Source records
Start of Block
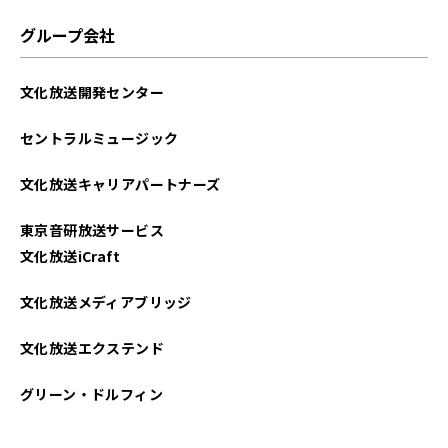
2023年01月
グループ会社
2022年12月
文化放送開発センター
2022年11月
セントラルミュージック
2022年10月
文化放送キャリアパートナーズ
2022年09月
東京音研放送サービス
2022年08月
文化放送iCraft
2022年07月
文化放送メディアブリッジ
2022年06月
文化放送エクステンド
2022年05月
グリーン・ドルフィン
2022年04月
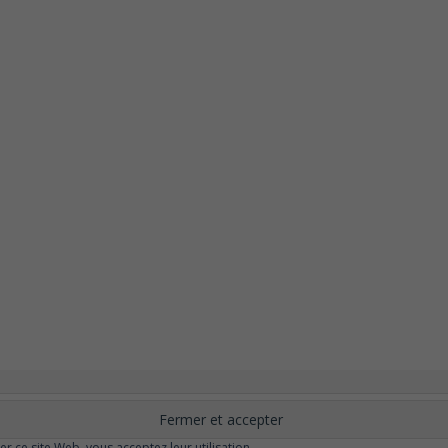
nement
Changer ?
Santé et Bien-être
FAQ
Santé mentale
Plus de libert
elle
Moins de dépression
Meilleur odorat
Meilleur goût
Moins de pollu
ser ce site Web, vous acceptez leur utilisation.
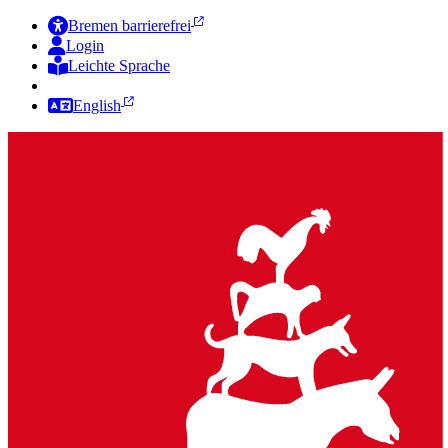
Bremen barrierefrei
Login
Leichte Sprache
Zur Deutschen Gebärdensprache
English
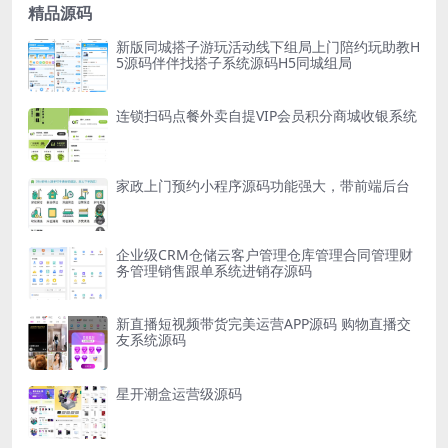
精品源码
新版同城搭子游玩活动线下组局上门陪约玩助教H
5源码伴伴找搭子系统源码H5同城组局
连锁扫码点餐外卖自提VIP会员积分商城收银系统
家政上门预约小程序源码功能强大，带前端后台
企业级CRM仓储云客户管理仓库管理合同管理财
务管理销售跟单系统进销存源码
新直播短视频带货完美运营APP源码 购物直播交
友系统源码
星开潮盒运营级源码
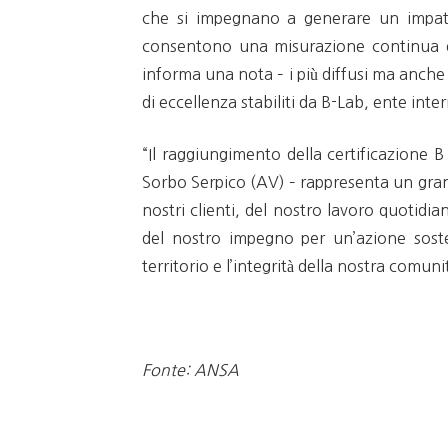
che si impegnano a generare un impatto
consentono una misurazione continua e 
informa una nota – i più diffusi ma anche 
di eccellenza stabiliti da B-Lab, ente inte
“Il raggiungimento della certificazione
Sorbo Serpico (AV) – rappresenta un grand
nostri clienti, del nostro lavoro quotidi
del nostro impegno per un’azione sosten
territorio e l’integrità della nostra comu
Fonte: ANSA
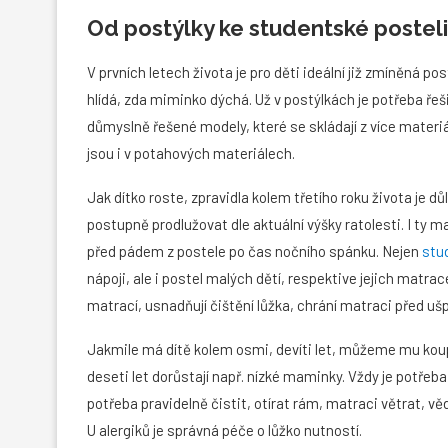
Od postýlky ke studentské posteli
V prvních letech života je pro děti ideální již zmíněná p
hlídá, zda miminko dýchá. Už v postýlkách je potřeba řeši
důmyslně řešené modely, které se skládají z více materi
jsou i v potahových materiálech.
Jak dítko roste, zpravidla kolem třetího roku života je důl
postupně prodlužovat dle aktuální výšky ratolesti. I ty m
před pádem z postele po čas nočního spánku. Nejen
stu
nápoji, ale i postel malých dětí, respektive jejich matra
matrací, usnadňují čištění lůžka, chrání matraci před ušp
Jakmile má dítě kolem osmi, devíti let, můžeme mu koup
deseti let dorůstají např. nízké maminky. Vždy je potřeb
potřeba pravidelně čistit, otírat rám, matraci větrat, vě
U alergiků je správná péče o lůžko nutností.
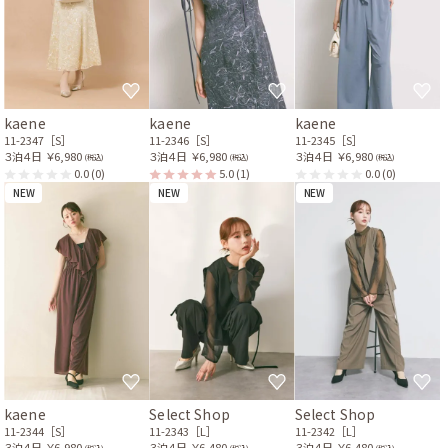
kaene
kaene
kaene
11-2347［S］
11-2346［S］
11-2345［S］
３泊４日
￥6,980
３泊４日
￥6,980
３泊４日
￥6,980
(税込)
(税込)
(税込)
0.0
(0)
5.0
(1)
0.0
(0)
NEW
NEW
NEW
kaene
Select Shop
Select Shop
11-2344［S］
11-2343［L］
11-2342［L］
３泊４日
￥6,980
３泊４日
￥6,480
３泊４日
￥6,480
(税込)
(税込)
(税込)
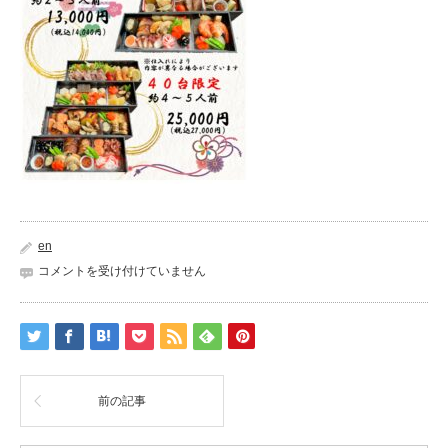
en
P121_
コメントを受け付けていません
和
紙
6
は
前の記事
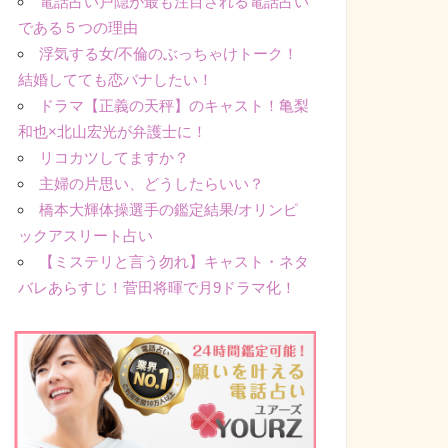
電話占い戸隠が最も注目される電話占い
である５つの理由
浮気する女/不倫のぶっちゃけトーク！
結婚してても恋バナしたい！
ドラマ【正義の天秤】のキャスト！亀梨
和也×北山宏光が弁護士に！
リコカツしてますか？
主婦の片思い、どうしたらいい？
橋本大輝体操選手の鑑定結果/オリンピ
ックアスリート占い
【ミステリと言う勿れ】キャスト・ネタ
バレあらすじ！菅田将暉で月9ドラマ化！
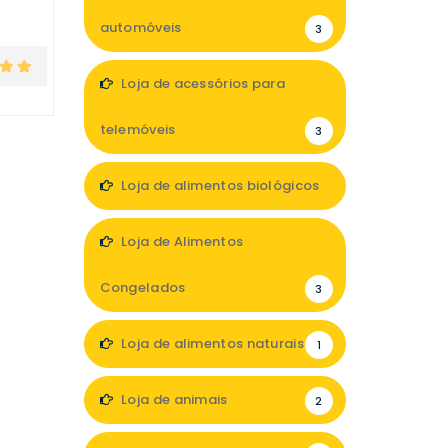
automóveis
3
Loja de acessórios para
telemóveis
3
Loja de alimentos biológicos
4
Loja de Alimentos
Congelados
3
Loja de alimentos naturais
1
Loja de animais
2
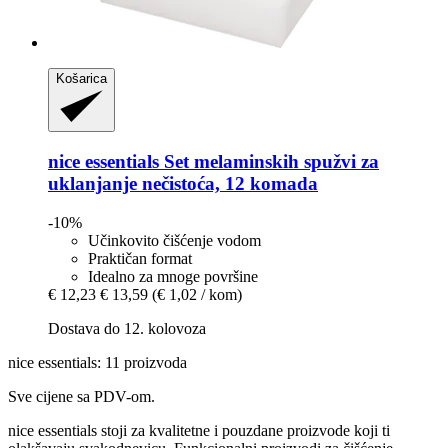
Košarica
nice essentials
Set melaminskih spužvi za
uklanjanje nečistoća, 12 komada
-10%
Učinkovito čišćenje vodom
Praktičan format
Idealno za mnoge površine
€ 12,23
€ 13,59
(€ 1,02 / kom)
Dostava do 12. kolovoza
nice essentials: 11 proizvoda
Sve cijene sa PDV-om.
nice essentials stoji za kvalitetne i pouzdane proizvode koji ti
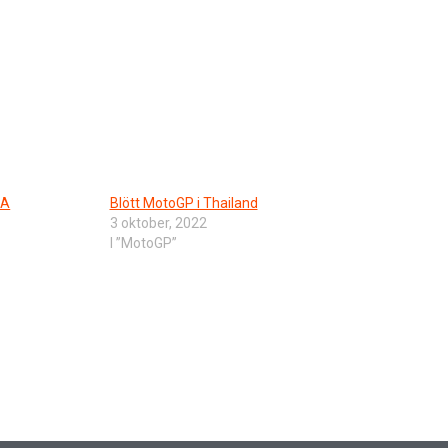
SA
Blött MotoGP i Thailand
3 oktober, 2022
I ”MotoGP”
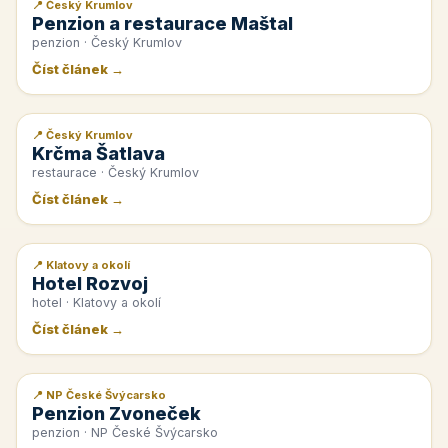
📍 Český Krumlov
📰 PR článek
Penzion a restaurace Maštal
penzion · Český Krumlov
Číst článek →
📍 Český Krumlov
📰 PR článek
Krčma Šatlava
restaurace · Český Krumlov
Číst článek →
📍 Klatovy a okolí
📰 PR článek
Hotel Rozvoj
hotel · Klatovy a okolí
Číst článek →
📍 NP České Švýcarsko
📰 PR článek
Penzion Zvoneček
penzion · NP České Švýcarsko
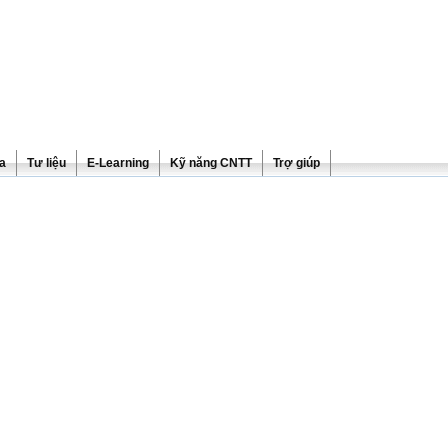
ra
Tư liệu
E-Learning
Kỹ năng CNTT
Trợ giúp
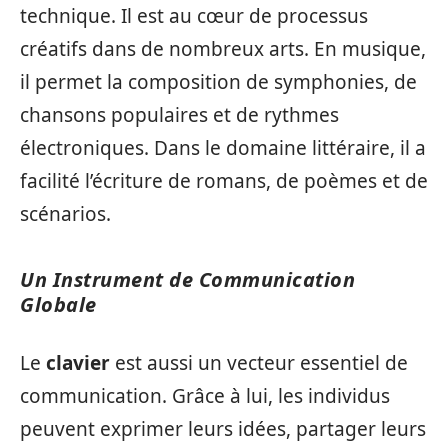
technique. Il est au cœur de processus
créatifs dans de nombreux arts. En musique,
il permet la composition de symphonies, de
chansons populaires et de rythmes
électroniques. Dans le domaine littéraire, il a
facilité l’écriture de romans, de poèmes et de
scénarios.
Un Instrument de Communication
Globale
Le
clavier
est aussi un vecteur essentiel de
communication. Grâce à lui, les individus
peuvent exprimer leurs idées, partager leurs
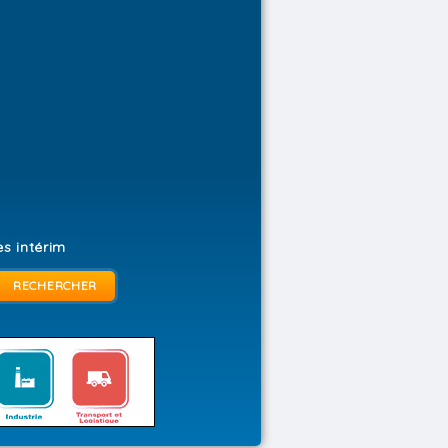
s intérim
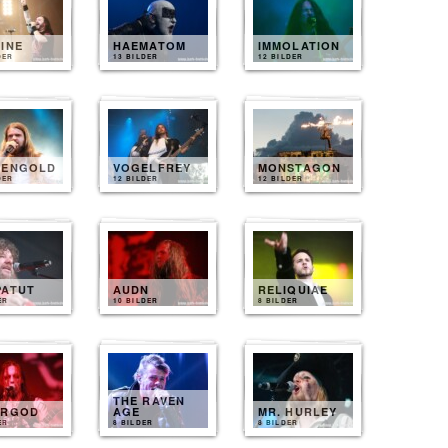
INE
HAEMATOM
IMMOLATION
DER
13 BILDER
12 BILDER
SENGOLD
VOGELFREY
MONSTAGON
DER
12 BILDER
12 BILDER
PATUT
AUDN
RELIQUIAE
ER
10 BILDER
8 BILDER
THE RAVEN
ERGOD
AGE
MR. HURLEY
ER
8 BILDER
8 BILDER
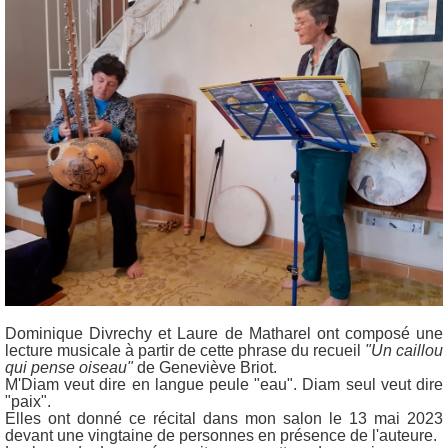
Dominique Divrechy et Laure de Matharel ont composé une
lecture musicale à partir de cette phrase du recueil
"Un caillou
qui pense oiseau"
de Geneviève Briot.
M'Diam veut dire en langue peule "eau". Diam seul veut dire
"paix".
Elles ont donné ce récital dans mon salon le 13 mai 2023
devant une vingtaine de personnes en présence de l'auteure.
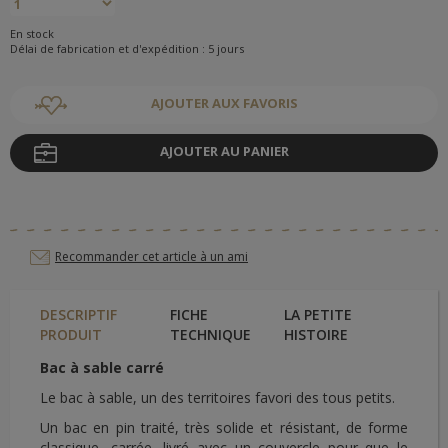
En stock
Délai de fabrication et d'expédition : 5 jours
AJOUTER AUX FAVORIS
AJOUTER AU PANIER
Recommander cet article à un ami
DESCRIPTIF
FICHE
LA PETITE
PRODUIT
TECHNIQUE
HISTOIRE
Bac à sable carré
Le bac à sable, un des territoires favori des tous petits.
Un bac en pin traité, très solide et résistant, de forme
classique, carrée, livré avec un couvercle pour que le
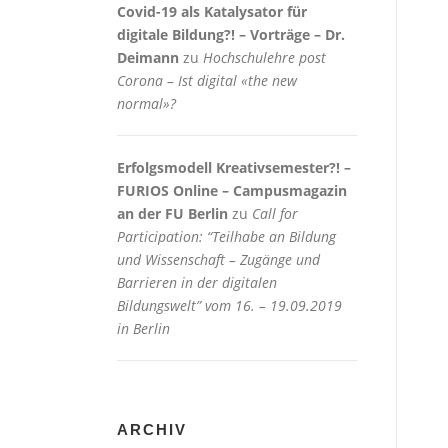
Covid-19 als Katalysator für
digitale Bildung?! – Vorträge – Dr.
Deimann
zu
Hochschulehre post
Corona – Ist digital «the new
normal»?
Erfolgsmodell Kreativsemester?! –
FURIOS Online – Campusmagazin
an der FU Berlin
zu
Call for
Participation: “Teilhabe an Bildung
und Wissenschaft – Zugänge und
Barrieren in der digitalen
Bildungswelt” vom 16. – 19.09.2019
in Berlin
ARCHIV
End of Block
To-do item
Return every line of text from the rows above, copied verbatim, and omit the pictures.

Task answer
2023年01月
グループ会社
2022年12月
文化放送開発センター
2022年11月
セントラルミュージック
2022年10月
文化放送キャリアパートナーズ
2022年09月
東京音研放送サービス
2022年08月
文化放送iCraft
2022年07月
文化放送メディアブリッジ
2022年06月
文化放送エクステンド
2022年05月
グリーン・ドルフィン
2022年04月
nement
Changer ?
Santé et Bien-être
FAQ
Santé mentale
Plus de libert
elle
Moins de dépression
Meilleur odorat
Meilleur goût
Moins de pollu
ser ce site Web, vous acceptez leur utilisation.
Bremen barrierefrei
Login
Leichte Sprache
Zur Deutschen Gebärdensprache
English
精品源码
新版同城搭子游玩活动线下组局上门陪约玩助教H
5源码伴伴找搭子系统源码H5同城组局
连锁扫码点餐外卖自提VIP会员积分商城收银系统
家政上门预约小程序源码功能强大，带前端后台
企业级CRM仓储云客户管理仓库管理合同管理财
务管理销售跟单系统进销存源码
新直播短视频带货完美运营APP源码 购物直播交
友系统源码
星开潮盒运营级源码
che si impegnano a generare un impatto
consentono una misurazione continua e 
informa una nota – i più diffusi ma anche 
di eccellenza stabiliti da B-Lab, ente inte
“Il raggiungimento della certificazione
Sorbo Serpico (AV) – rappresenta un grand
nostri clienti, del nostro lavoro quotidi
del nostro impegno per un’azione sosten
territorio e l’integrità della nostra comu
Fonte: ANSA
Od postýlky ke studentské posteli
V prvních letech života je pro děti ideální již zmíněná p
hlídá, zda miminko dýchá. Už v postýlkách je potřeba řeši
důmyslně řešené modely, které se skládají z více materi
jsou i v potahových materiálech.
Jak dítko roste, zpravidla kolem třetího roku života je důl
postupně prodlužovat dle aktuální výšky ratolesti. I ty m
před pádem z postele po čas nočního spánku. Nejen
stu
nápoji, ale i postel malých dětí, respektive jejich matra
matrací, usnadňují čištění lůžka, chrání matraci před ušp
Jakmile má dítě kolem osmi, devíti let, můžeme mu koup
deseti let dorůstají např. nízké maminky. Vždy je potřeb
potřeba pravidelně čistit, otírat rám, matraci větrat, vě
U alergiků je správná péče o lůžko nutností.
kaene
kaene
kaene
11-2347［S］
11-2346［S］
11-2345［S］
３泊４日
￥6,980
３泊４日
￥6,980
３泊４日
￥6,980
(税込)
(税込)
(税込)
0.0
(0)
5.0
(1)
0.0
(0)
NEW
NEW
NEW
kaene
Select Shop
Select Shop
11-2344［S］
11-2343［L］
11-2342［L］
３泊４日
￥6,980
３泊４日
￥6,480
３泊４日
￥6,480
(税込)
(税込)
(税込)
en
P121_
コメントを受け付けていません
和
紙
6
は
前の記事
電話占い戸隠が最も注目される電話占い
である５つの理由
浮気する女/不倫のぶっちゃけトーク！
結婚してても恋バナしたい！
ドラマ【正義の天秤】のキャスト！亀梨
和也×北山宏光が弁護士に！
リコカツしてますか？
主婦の片思い、どうしたらいい？
橋本大輝体操選手の鑑定結果/オリンピ
ックアスリート占い
【ミステリと言う勿れ】キャスト・ネタ
バレあらすじ！菅田将暉で月9ドラマ化！
automóveis
3
Loja de acessórios para
telemóveis
3
Loja de alimentos biológicos
4
Loja de Alimentos
Congelados
3
Loja de alimentos naturais
1
Loja de animais
2
Košarica
nice essentials
Set melaminskih spužvi za
uklanjanje nečistoća, 12 komada
-10%
Učinkovito čišćenje vodom
Praktičan format
Idealno za mnoge površine
€ 12,23
€ 13,59
(€ 1,02 / kom)
Dostava do 12. kolovoza
nice essentials: 11 proizvoda
Sve cijene sa PDV-om.
nice essentials stoji za kvalitetne i pouzdane proizvode koji ti
SA
Blött MotoGP i Thailand
3 oktober, 2022
I ”MotoGP”
📍 Český Krumlov
📰 PR článek
Penzion a restaurace Maštal
penzion · Český Krumlov
Číst článek →
📍 Český Krumlov
📰 PR článek
Krčma Šatlava
restaurace · Český Krumlov
Číst článek →
📍 Klatovy a okolí
📰 PR článek
Hotel Rozvoj
hotel · Klatovy a okolí
Číst článek →
📍 NP České Švýcarsko
📰 PR článek
Penzion Zvoneček
penzion · NP České Švýcarsko
ra
Tư liệu
E-Learning
Kỹ năng CNTT
Trợ giúp
technique. Il est au cœur de processus
créatifs dans de nombreux arts. En musique,
il permet la composition de symphonies, de
chansons populaires et de rythmes
électroniques. Dans le domaine littéraire, il a
facilité l’écriture de romans, de poèmes et de
scénarios.
Un Instrument de Communication
Globale
Le
clavier
est aussi un vecteur essentiel de
communication. Grâce à lui, les individus
peuvent exprimer leurs idées, partager leurs
s intérim
INE
HAEMATOM
IMMOLATION
DER
13 BILDER
12 BILDER
SENGOLD
VOGELFREY
MONSTAGON
DER
12 BILDER
12 BILDER
PATUT
AUDN
RELIQUIAE
ER
10 BILDER
8 BILDER
THE RAVEN
ERGOD
AGE
MR. HURLEY
ER
8 BILDER
8 BILDER
Dominique Divrechy et Laure de Matharel ont composé une
lecture musicale à partir de cette phrase du recueil
"Un caillou
qui pense oiseau"
de Geneviève Briot.
M'Diam veut dire en langue peule "eau". Diam seul veut dire
"paix".
Elles ont donné ce récital dans mon salon le 13 mai 2023
devant une vingtaine de personnes en présence de l'auteure.
En stock
Délai de fabrication et d'expédition : 5 jours
AJOUTER AUX FAVORIS
AJOUTER AU PANIER
Recommander cet article à un ami
DESCRIPTIF
FICHE
LA PETITE
PRODUIT
TECHNIQUE
HISTOIRE
Bac à sable carré
Le bac à sable, un des territoires favori des tous petits.
Un bac en pin traité, très solide et résistant, de forme
classique, carrée, livré avec un couvercle pour que le
Covid-19 als Katalysator für
digitale Bildung?! – Vorträge – Dr.
Deimann
zu
Hochschulehre post
Corona – Ist digital «the new
normal»?
Erfolgsmodell Kreativsemester?! –
FURIOS Online – Campusmagazin
an der FU Berlin
zu
Call for
Participation: “Teilhabe an Bildung
und Wissenschaft – Zugänge und
Barrieren in der digitalen
Bildungswelt” vom 16. – 19.09.2019
in Berlin
ARCHIV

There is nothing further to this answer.